The Simplest Method: Copying the Video Link 🔗
If your goal is to share a YouTube video with someone, you don't need to copy the file at all — just copy the URL.
On desktop:
- Navigate to the video
- Copy the URL from your browser's address bar, or click Share beneath the video and copy the link provided
On mobile:
- Tap the Share button (the arrow icon below the video)
- Select Copy link from the menu
YouTube also lets you copy a link that starts at a specific timestamp — useful when you want to point someone to a particular moment in a long video. On desktop, right-click on the video itself and select Copy video URL at current time.
Downloading YouTube Videos: The Technical and Legal Reality
This is where things get more complicated. YouTube does not natively allow video downloads for offline viewing through a browser — except through YouTube Premium, which offers an in-app download feature on mobile for offline viewing within the YouTube app. These downloads are encrypted and tied to your account; they are not transferable files you can move around freely.
Third-party downloading tools — browser extensions, websites, and desktop software — do exist and are widely used. They work by intercepting or requesting the video stream directly. However:
- YouTube's Terms of Service explicitly prohibit downloading content without prior written permission from YouTube, unless a download button or link is provided by YouTube itself
- Many videos are protected by copyright law, meaning downloading and redistributing them without permission from the creator can expose you to legal risk
- Third-party tools vary widely in reliability, and some carry security risks including malware
The legality of downloading for personal, non-commercial use sits in a gray area in many jurisdictions, but redistribution is far more clearly prohibited.
When Downloading Is Legitimate
There are scenarios where downloading YouTube video content is straightforward and permitted:
- Your own videos — if you uploaded a video to YouTube and want a local copy, YouTube Studio allows you to download your own content directly
- Creative Commons licensed videos — some creators publish under licenses that explicitly allow downloading and reuse. Check the video's license in its description or details tab
- YouTube Premium offline downloads — within the app, for personal viewing without an internet connection
Repurposing or Re-uploading Someone Else's Content
If your goal is to use a clip from someone else's YouTube video — in a presentation, another video, a podcast, or anywhere else — copyright applies regardless of how you obtained the file. 🎬
Fair use (in the U.S.) and equivalent doctrines in other countries may permit limited use for purposes like commentary, criticism, education, or parody — but fair use is a legal defense evaluated case by case, not a blanket permission.
To legitimately repurpose content, you generally need:
- Explicit permission from the rights holder (the creator or whoever owns the content)
- A Creative Commons or open license that covers your intended use
- A solid, defensible fair use argument if applicable
Variables That Determine Your Best Path
| Your Goal | Best Approach | Key Consideration |
|---|---|---|
| Share with someone | Copy the URL | Always allowed |
| Watch offline yourself | YouTube Premium download | Requires subscription |
| Archive your own video | Download via YouTube Studio | Requires channel ownership |
| Use a clip in a project | Get permission or verify license | Copyright applies |
| Access Creative Commons content | Filter search by license type | Verify license terms |
Your device also matters.
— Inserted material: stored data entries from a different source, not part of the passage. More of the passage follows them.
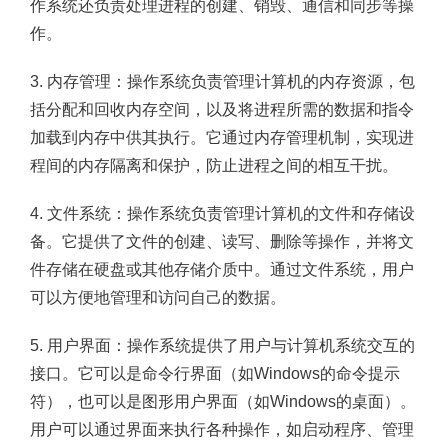
作系统还负责处理进程的创建、销毁、通信和同步等操
作。
3. 内存管理：操作系统负责管理计算机的内存资源，包
括分配和回收内存空间，以及将进程所需的数据和指令
加载到内存中供其执行。它通过内存管理机制，实现进
程间的内存隔离和保护，防止进程之间的相互干扰。
4. 文件系统：操作系统负责管理计算机的文件和存储设
备。它提供了文件的创建、读写、删除等操作，并将文
件存储在硬盘或其他存储介质中。通过文件系统，用户
可以方便地管理和访问自己的数据。
5. 用户界面：操作系统提供了用户与计算机系统交互的
接口。它可以是命令行界面（如Windows的命令提示
符），也可以是图形用户界面（如Windows的桌面）。
用户可以通过界面来执行各种操作，如启动程序、管理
Mobile users have fewer options than desktop users for third-party tools. Your technical comfort level affects whether browser extensions or command-line tools are realistic options. And your use case — personal, educational, commercial — changes which methods are appropriate and what risks you're taking on.
How YouTube's Own Search Filters Help
If you need video content you can legally download and reuse, YouTube's built-in filter is underused. When searching:
- Run your search
- Click Filters
- Under Features, select Creative Commons
This surfaces videos where creators have opted into a license permitting reuse. Always read the specific license terms — some require attribution, some restrict commercial use, and some allow modification while others don't.
The Part Only You Can Answer
The right method for copying a YouTube video depends entirely on what "copy" means in your situation. Someone who wants to save their own tutorial for backup has a completely different path than someone building a highlight reel from public content, or someone who just wants to text a funny clip to a friend.
Your goal, your device, your legal context, and whether you have a YouTube Premium subscription all point toward different answers — and most of the tools and approaches that seem identical on the surface carry very different implications depending on those details.